Supplied data Start Marker

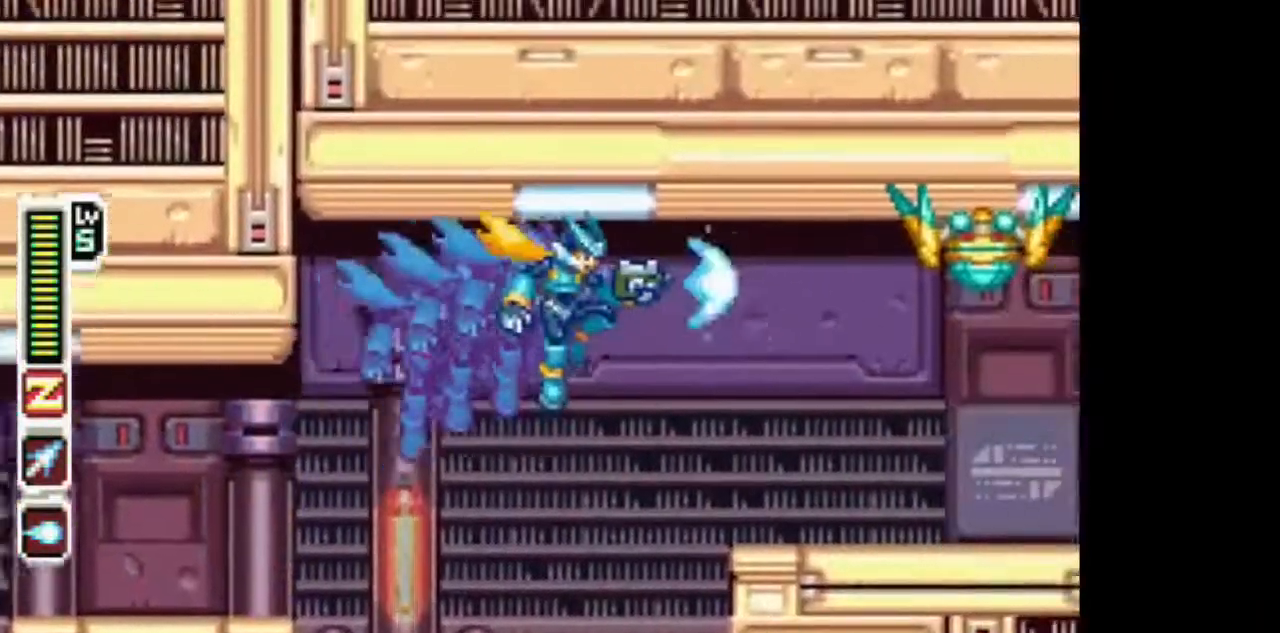
Gameplay with a controller (PlayStation layout); each line is a JSON object with the inputs held at the frame after it (dt_ms = milliseconds from this image to that frame). "events" lists button and stick changes between this image and that frame as [ms after this image, input, new state], when the widget could be followed in between. Not read: L3 R1 R3.
{"dt_ms": 500, "buttons": ["L1", "DPAD_RIGHT"], "events": [[17, "CIRCLE", "up"], [17, "L1", "up"], [383, "L1", "down"]]}
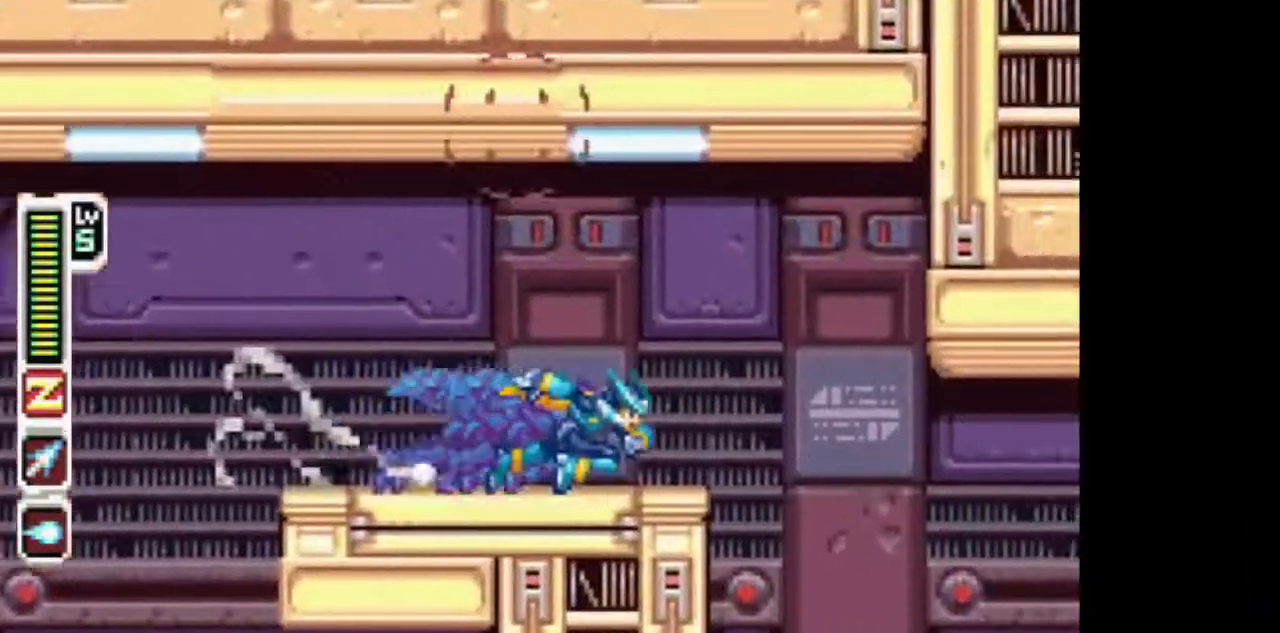
{"dt_ms": 500, "buttons": ["TRIANGLE", "DPAD_DOWN"], "events": [[183, "DPAD_DOWN", "down"], [183, "L1", "up"], [233, "DPAD_RIGHT", "up"], [233, "TRIANGLE", "down"]]}
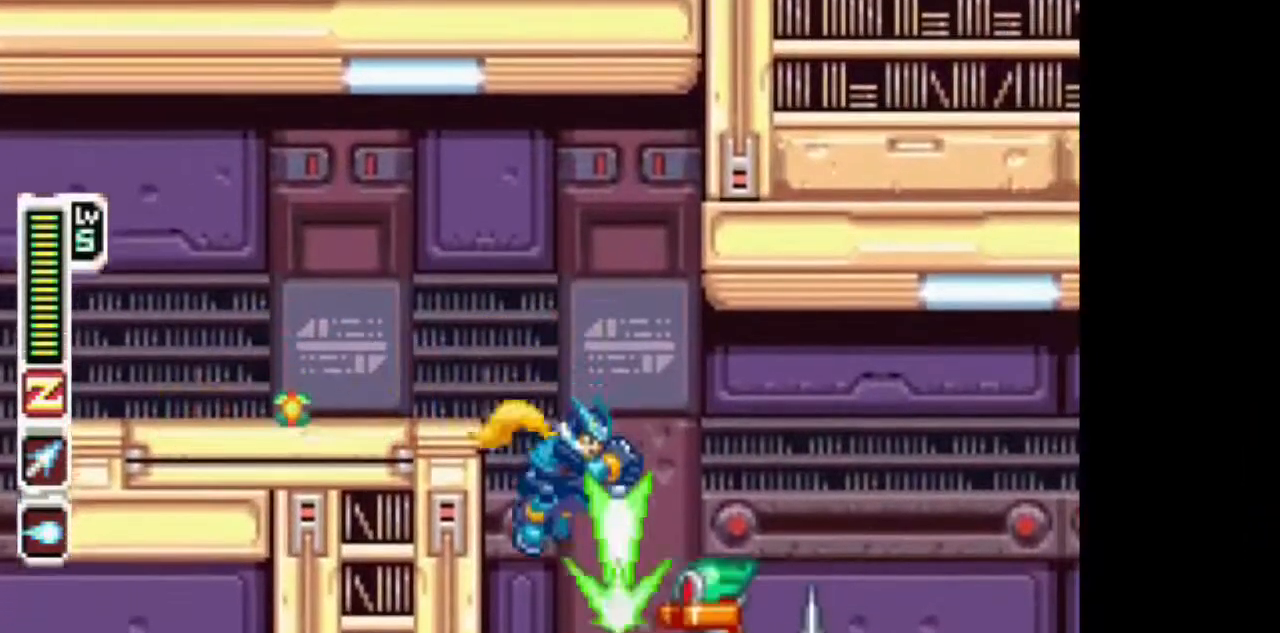
{"dt_ms": 1000, "buttons": ["CIRCLE", "TRIANGLE", "DPAD_UP", "DPAD_RIGHT"]}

Supplied data End Marker

- What to work on: Lines of the listing that include the string "CIRCLE" are to be counted; state that count alone.

- Response area: 2